Is it any wonder if students get confused about these two types of teachers? Closeness to the first type of teacher’s can be harmful while proximity with the other is beneficial. The question that keeps bothering them is whether the beneficial is also moral. This dilemma is practical. We teachers have to face these questions of students.
Especially at the time of entering PhD courses, researchers struggle with this dilemma: who is the teacher they should select as their supervisor? It should also come as no surprise that they often choose the teacher who can help them get worldly benefits.
It can be said that this is not a post-2014 development. Even earlier, there was competition among students for the patronage of some special teachers. But what is happening now is very different. The source of authority of these teachers is mostly their proximity to one or the other faction of the RSS.
The glory of the teacher was partly due to his indifference to worldliness in society. There was a sense of mental independence which people associated with the figure of the teacher. If the power lies in political authority, it has to face the power of knowledge. Teachers have been respected for their independence and not their subservience.
The responsibility of the teacher is to acquaint the students with the traditions and methods of the existing knowledge. But more than that, her responsibility is also to inculcate in the student enough courage for independent thinking and decision making. Students are not expected to follow popular opinion but to examine and question it. Teachers do not do this by hiding their thoughts. They assure the students that they can have their disagreement with their ideas, they can argue with them.

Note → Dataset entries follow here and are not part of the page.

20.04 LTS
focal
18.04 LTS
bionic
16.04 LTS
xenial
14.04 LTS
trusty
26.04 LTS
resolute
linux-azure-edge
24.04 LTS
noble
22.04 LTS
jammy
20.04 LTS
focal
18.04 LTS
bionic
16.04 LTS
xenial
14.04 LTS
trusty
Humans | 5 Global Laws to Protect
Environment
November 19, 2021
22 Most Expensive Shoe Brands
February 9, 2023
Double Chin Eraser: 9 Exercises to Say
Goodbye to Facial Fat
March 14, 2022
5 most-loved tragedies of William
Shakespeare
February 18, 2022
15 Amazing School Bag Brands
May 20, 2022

Another responsibility of the teacher towards the students is to challenge them to step out of their safe confines and face the unfamiliar or the unexpected. A teacher may become popular by pandering to the prejudices of the students, but they will be cheating on their duty.

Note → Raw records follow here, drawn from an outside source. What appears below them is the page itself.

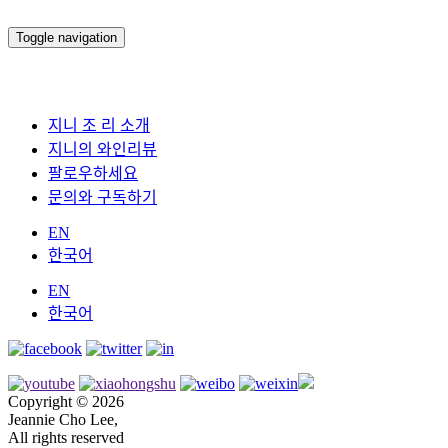
Toggle navigation
지니 조 리 소개
지니의 와인리뷰
팔로우하세요
문의와 구독하기
EN
한국어
EN
한국어
Copyright © 2026
Jeannie Cho Lee,
All rights reserved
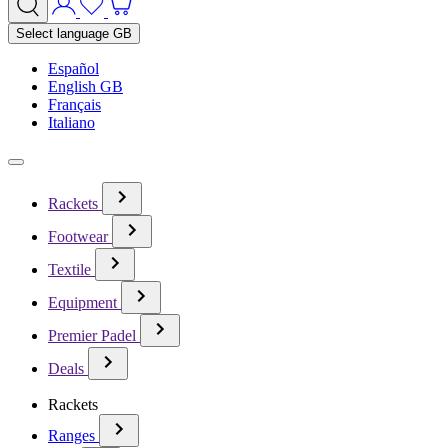
Select language
GB
Español
English GB
Français
Italiano
Rackets
Footwear
Textile
Equipment
Premier Padel
Deals
Rackets
Ranges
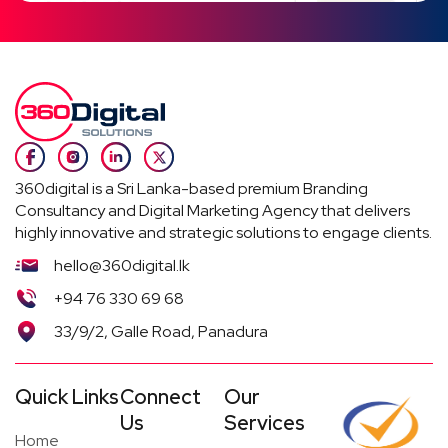
360digital is a Sri Lanka-based premium Branding
Consultancy and Digital Marketing Agency that delivers
highly innovative and strategic solutions to engage clients.
hello@360digital.lk
+94 76 330 69 68
33/9/2, Galle Road, Panadura
Quick Links
Connect
Our
Us
Services
Home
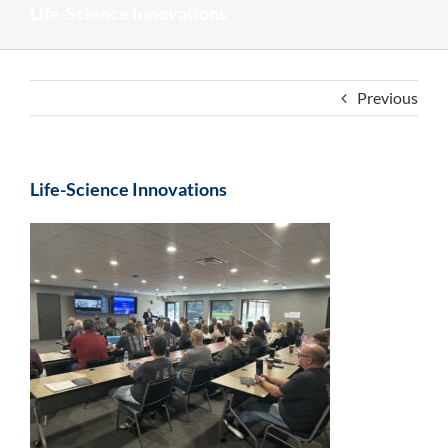
Life-Science Innovations
Previous
Life-Science Innovations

One of the tasks of a teacher is to prepare the society to understand and examine itself. This is integral to the job.
A teacher in today’s India cannot discharge any of these responsibilities without putting herself at risk. Many teachers have taken this risk knowing well the whole situation. Like Hani Babu or Anand Teltumbde. Many teachers who did not go to jail like them are facing persecution of different types.
Let us dedicate this Teachers’ Day to these teachers.
(Apoorvanand teaches at Delhi University. Courtesy: The Wire.)